Alvarito volvió a la posada y contó a Manón cómo había visto a la madre y a la hermana de Martín Trampa, y cómo le habían dicho que este se hallaba en Oyarzun.

—Bueno, pues vamos a Oyarzun.

Discutieron si sería mejor volver de nuevo por el mismo camino y marchar por Lesaca, o ir por Goizueta; pero como por Goizueta el camino era peor, decidieron ir a Lesaca.

Almorzaron en Almándoz, salieron de prisa en el carricoche, llegaron al anochecer a Lesaca; pararon en la posada de Gorringo, enviaron el coche a Vera con Ollarra y alquilaron tres caballerías.

Al día siguiente, con una mañana de escarcha, subieron por el monte a la ermita de San Antón; comieron allá y contemplaron una gran ferrería abandonada al pie de la enorme pared de la peña de Aya.

—¿Te gustaría vivir aquí? —preguntó Alvarito a su compañera.

—A mí, no. ¡Qué horror! —dijo Manón—. Es uno de los sitios más tristes que he visto.

—¡Bah! Todos los sitios son lo mismo —replicó Ollarra—. Habiendo qué comer, lo mismo da.

—¿Así te parece a ti? —preguntó Manón.

—Naturalmente.
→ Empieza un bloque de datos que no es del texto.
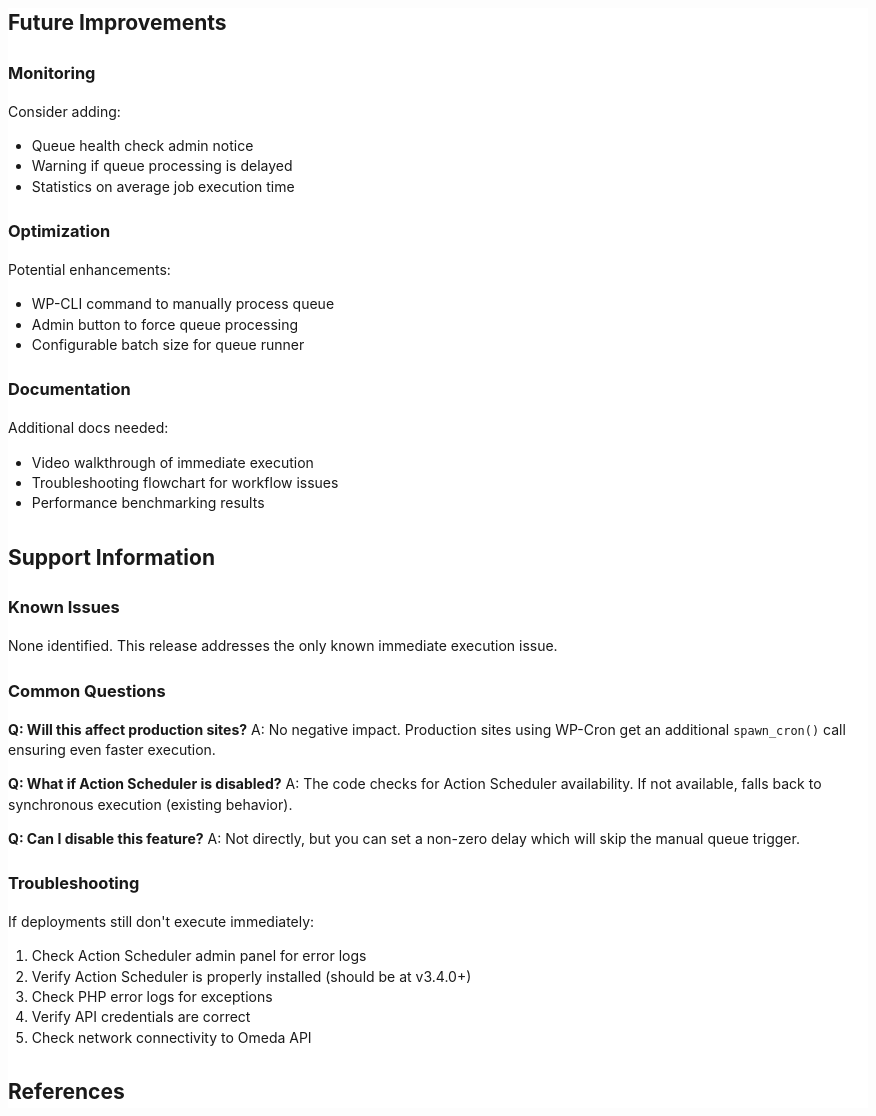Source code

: ## Future Improvements

### Monitoring
Consider adding:
- Queue health check admin notice
- Warning if queue processing is delayed
- Statistics on average job execution time

### Optimization
Potential enhancements:
- WP-CLI command to manually process queue
- Admin button to force queue processing
- Configurable batch size for queue runner

### Documentation
Additional docs needed:
- Video walkthrough of immediate execution
- Troubleshooting flowchart for workflow issues
- Performance benchmarking results

## Support Information

### Known Issues
None identified. This release addresses the only known immediate execution issue.

### Common Questions

**Q: Will this affect production sites?**
A: No negative impact. Production sites using WP-Cron get an additional `spawn_cron()` call ensuring even faster execution.

**Q: What if Action Scheduler is disabled?**
A: The code checks for Action Scheduler availability. If not available, falls back to synchronous execution (existing behavior).

**Q: Can I disable this feature?**
A: Not directly, but you can set a non-zero delay which will skip the manual queue trigger.

### Troubleshooting

If deployments still don't execute immediately:

1. Check Action Scheduler admin panel for error logs
2. Verify Action Scheduler is properly installed (should be at v3.4.0+)
3. Check PHP error logs for exceptions
4. Verify API credentials are correct
5. Check network connectivity to Omeda API

## References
Sólo a señoritas estúpidas y remilgadas se le pueden ocurrir esas tonterías.

—¡Bah! ¿Tú sabes cómo son las señoritas?

—Ya sé que son tontas y caprichosas y que hay imbéciles que les hacen caso. No sería yo de esos.

Manón pensó que quizá Ollarra sospechaba que era mujer. No quiso decirle nada. Ollarra parecía tener mal humor y fue por el camino solo.
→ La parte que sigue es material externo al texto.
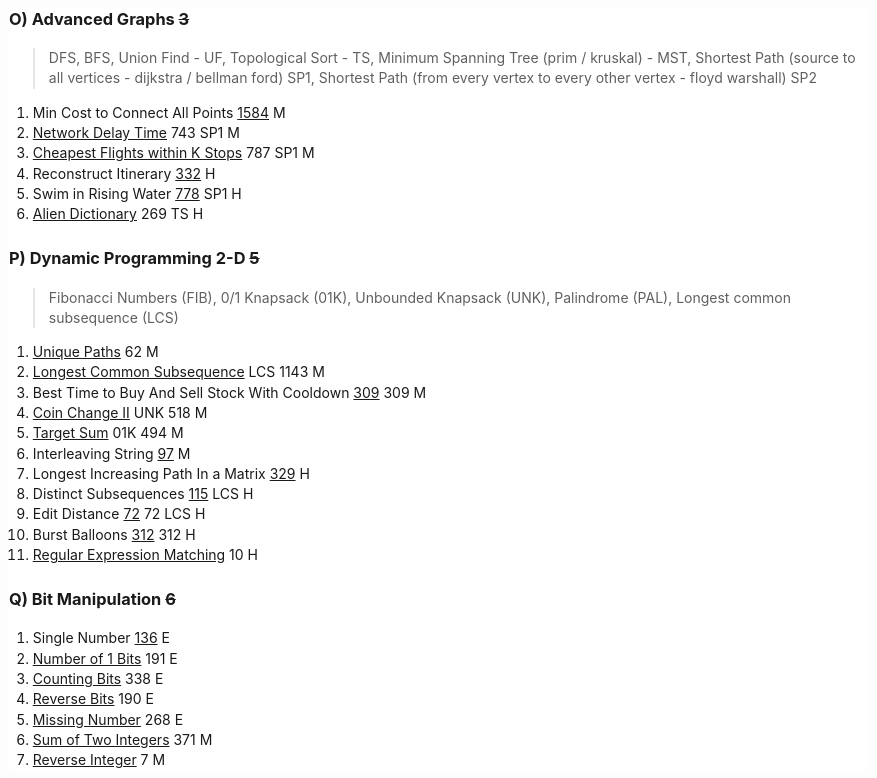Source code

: ### O) Advanced Graphs ~~3~~

> DFS, BFS, Union Find - UF, Topological Sort - TS, Minimum Spanning Tree (prim / kruskal) - MST, 
> Shortest Path (source to all vertices - dijkstra / bellman ford) SP1, Shortest Path (from every vertex to every other vertex - floyd warshall) SP2

1. Min Cost to Connect All Points [1584](https://leetcode.com/problems/min-cost-to-connect-all-points/) M
2. [Network Delay Time](https://github.com/brpandey/leetcode/blob/master/rust/src/p0743_network_delay_time.rs) 743 SP1 M
3. [Cheapest Flights within K Stops](https://github.com/brpandey/leetcode/blob/master/rust/src/p0787_cheapest_flights_within_k_stops.rs) 787 SP1 M
4. Reconstruct Itinerary [332](https://leetcode.com/problems/reconstruct-itinerary/) H
5. Swim in Rising Water [778](https://leetcode.com/problems/swim-in-rising-water/) SP1 H
6. [Alien Dictionary](https://github.com/brpandey/leetcode/blob/master/rust/src/p0269_alien_dictionary.rs) 269 TS H

### P) Dynamic Programming 2-D ~~5~~

> Fibonacci Numbers (FIB), 0/1 Knapsack (01K), Unbounded Knapsack (UNK), Palindrome (PAL), Longest common subsequence (LCS)

1. [Unique Paths](https://github.com/brpandey/leetcode/blob/master/rust/src/p0062_unique_paths.rs) 62 M
2. [Longest Common Subsequence](https://github.com/brpandey/leetcode/blob/master/rust/src/p1143_longest_common_subsequence.rs) LCS 1143 M 
3. Best Time to Buy And Sell Stock With Cooldown [309](https://leetcode.com/problems/best-time-to-buy-and-sell-stock-with-cooldown/) 309 M
4. [Coin Change II](https://github.com/brpandey/leetcode/blob/master/rust/src/p0518_coin_change_ii.rs) UNK 518 M
5. [Target Sum](https://github.com/brpandey/leetcode/blob/master/rust/src/p0494_target_sum.rs) 01K 494 M
6. Interleaving String [97](https://leetcode.com/problems/interleaving-string/) M
7. Longest Increasing Path In a Matrix [329](https://leetcode.com/problems/longest-increasing-path-in-a-matrix/) H
8. Distinct Subsequences [115](https://leetcode.com/problems/distinct-subsequences/) LCS H
9. Edit Distance [72](https://leetcode.com/problems/edit-distance/) 72 LCS H
10. Burst Balloons [312](https://leetcode.com/problems/burst-balloons/) 312 H
11. [Regular Expression Matching](https://github.com/brpandey/leetcode/blob/master/rust/src/p0010_regular_expr_match.rs) 10 H

### Q) Bit Manipulation ~~6~~

1. Single Number [136](https://leetcode.com/problems/single-number/) E
2. [Number of 1 Bits](https://github.com/brpandey/leetcode/blob/master/rust/src/p0191_number_of_1_bits.rs) 191 E
3. [Counting Bits](https://github.com/brpandey/leetcode/blob/master/rust/src/p0338_counting_bits.rs) 338 E
4. [Reverse Bits](https://github.com/brpandey/leetcode/blob/master/rust/src/p0190_reverse_bits.rs) 190 E
5. [Missing Number](https://github.com/brpandey/leetcode/blob/master/rust/src/p0268_missing_number.rs) 268	E
6. [Sum of Two Integers](https://github.com/brpandey/leetcode/blob/master/rust/src/p0371_sum_of_two_integers.rs) 371 M
7. [Reverse Integer](https://github.com/brpandey/leetcode/blob/master/rust/src/p0007_reverse_int.rs) 7 M
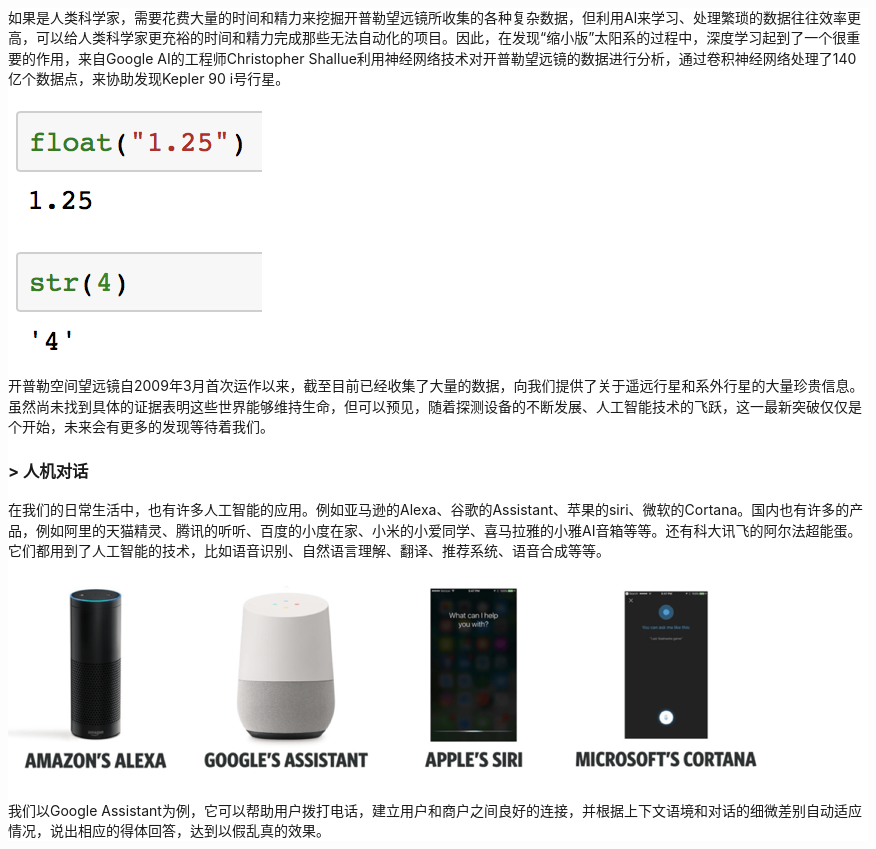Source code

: 如果是人类科学家，需要花费大量的时间和精力来挖掘开普勒望远镜所收集的各种复杂数据，但利用Al来学习、处理繁琐的数据往往效率更高，可以给人类科学家更充裕的时间和精力完成那些无法自动化的项目。因此，在发现“缩小版”太阳系的过程中，深度学习起到了一个很重要的作用，来自Google AI的工程师Christopher Shallue利用神经网络技术对开普勒望远镜的数据进行分析，通过卷积神经网络处理了140亿个数据点，来协助发现Kepler 90 i号行星。

![&#x56FE;1-5](../../.gitbook/assets/image%20%28118%29.png)

开普勒空间望远镜自2009年3月首次运作以来，截至目前已经收集了大量的数据，向我们提供了关于遥远行星和系外行星的大量珍贵信息。虽然尚未找到具体的证据表明这些世界能够维持生命，但可以预见，随着探测设备的不断发展、人工智能技术的飞跃，这一最新突破仅仅是个开始，未来会有更多的发现等待着我们。



### &gt; 人机对话

在我们的日常生活中，也有许多人工智能的应用。例如亚马逊的Alexa、谷歌的Assistant、苹果的siri、微软的Cortana。国内也有许多的产品，例如阿里的天猫精灵、腾讯的听听、百度的小度在家、小米的小爱同学、喜马拉雅的小雅AI音箱等等。还有科大讯飞的阿尔法超能蛋。它们都用到了人工智能的技术，比如语音识别、自然语言理解、翻译、推荐系统、语音合成等等。

![&#x56FE;1-6](../../.gitbook/assets/image%20%28148%29.png)

我们以Google Assistant为例，它可以帮助用户拨打电话，建立用户和商户之间良好的连接，并根据上下文语境和对话的细微差别自动适应情况，说出相应的得体回答，达到以假乱真的效果。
Cruzaron por delante de los caseríos de Arichulegui y comenzaron a bajar hacia Oyarzun.

Manón y Alvarito entretuvieron el aburrimiento del camino hablando de sus amistades de Bayona, de la tertulia de madama Lissagaray y de la extraña situación en que se encontraba.

—Si salvas al abuelo, te voy a querer mucho, Alvarito —le dijo Manón.
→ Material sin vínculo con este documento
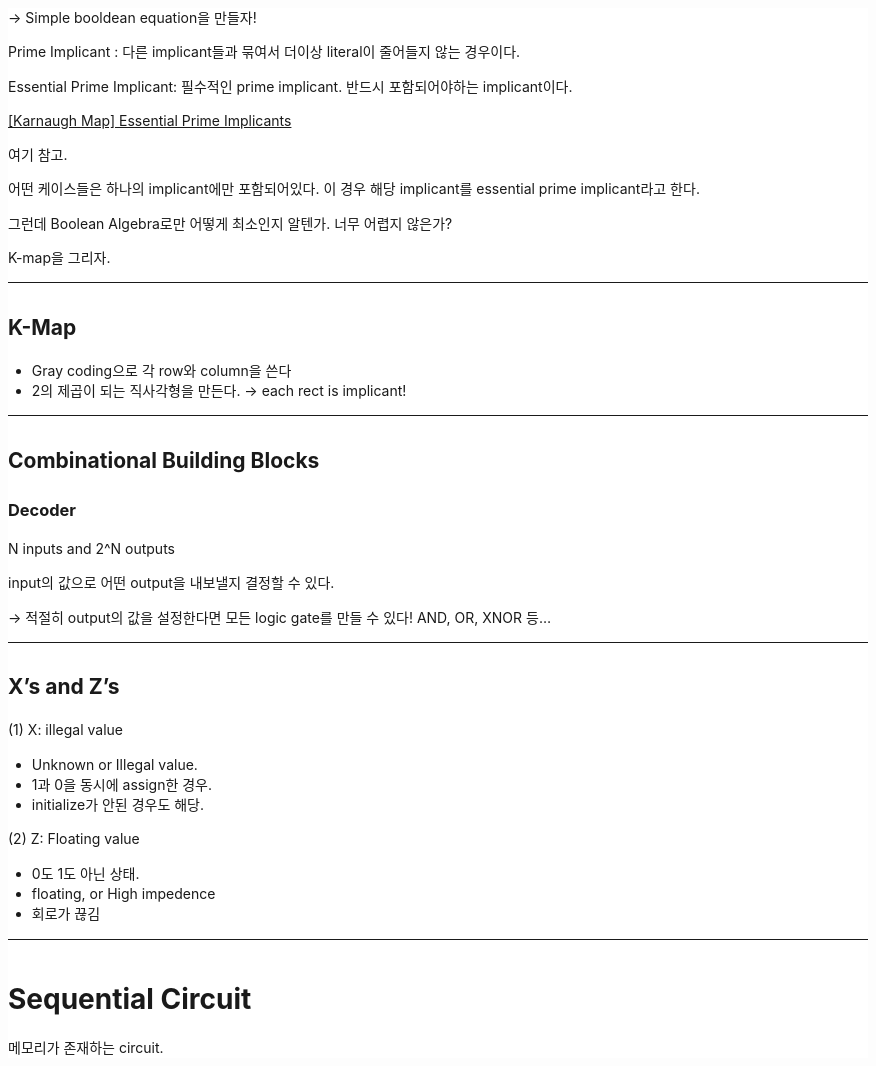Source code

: → Simple booldean equation을 만들자!  
  
Prime Implicant : 다른 implicant들과 묶여서 더이상 literal이 줄어들지 않는 경우이다.  
  
Essential Prime Implicant: 필수적인 prime implicant. 반드시 포함되어야하는 implicant이다.  
  
[[Karnaugh Map] Essential Prime Implicants](https://blastic.tistory.com/195)  
  
여기 참고.  
  
어떤 케이스들은 하나의 implicant에만 포함되어있다. 이 경우 해당 implicant를 essential prime implicant라고 한다.  
  
그런데 Boolean Algebra로만 어떻게 최소인지 알텐가. 너무 어렵지 않은가?  
  
K-map을 그리자.  
  
---  
  
## K-Map  
  
- Gray coding으로 각 row와 column을 쓴다  
- 2의 제곱이 되는 직사각형을 만든다. → each rect is implicant!  
  
---  
  
## Combinational Building Blocks  
  
### Decoder  
  
N inputs and 2^N outputs  
  
input의 값으로 어떤 output을 내보낼지 결정할 수 있다.  
  
→ 적절히 output의 값을 설정한다면 모든 logic gate를 만들 수 있다! AND, OR, XNOR 등…  
  
---  
  
## X’s and Z’s  
  
(1) X: illegal value  
  
- Unknown or Illegal value.  
- 1과 0을 동시에 assign한 경우.  
- initialize가 안된 경우도 해당.  
  
(2) Z: Floating value  
  
- 0도 1도 아닌 상태.  
- floating, or High impedence  
- 회로가 끊김  
  
---  
  
# Sequential Circuit  
  
메모리가 존재하는 circuit.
Alvarito volvió la cabeza melancólicamente en señal de duda.

—¿No lo crees? —preguntó ella.

—No.

—¿Por qué no lo crees? —volvió a preguntar Manón con coquetería.

Alvarito se encogió de hombros y se puso a pensar en el carácter de aquella muchacha, que tanto lugar ocupaba en su vida.

¿Manón le quería o no le quería? Álvaro notaba que ella le iba tomando afecto; pero le faltaba conquistarla del todo. Quedaba siempre en Manón como un último baluarte irreductible, independiente y caprichoso.

Tan pronto favorable, tan pronto adversa, así la veía a Manón. Quizá ella, con respecto a Álvaro, había decidido algo: quererle o no quererle; quizá no había decidido nada, y dejaba pasar el tiempo por si alguien llegaba a interesarle más, a arrastrarle por completo, rindiendo aquel último baluarte inexpugnable, siempre decidido a no rendirse.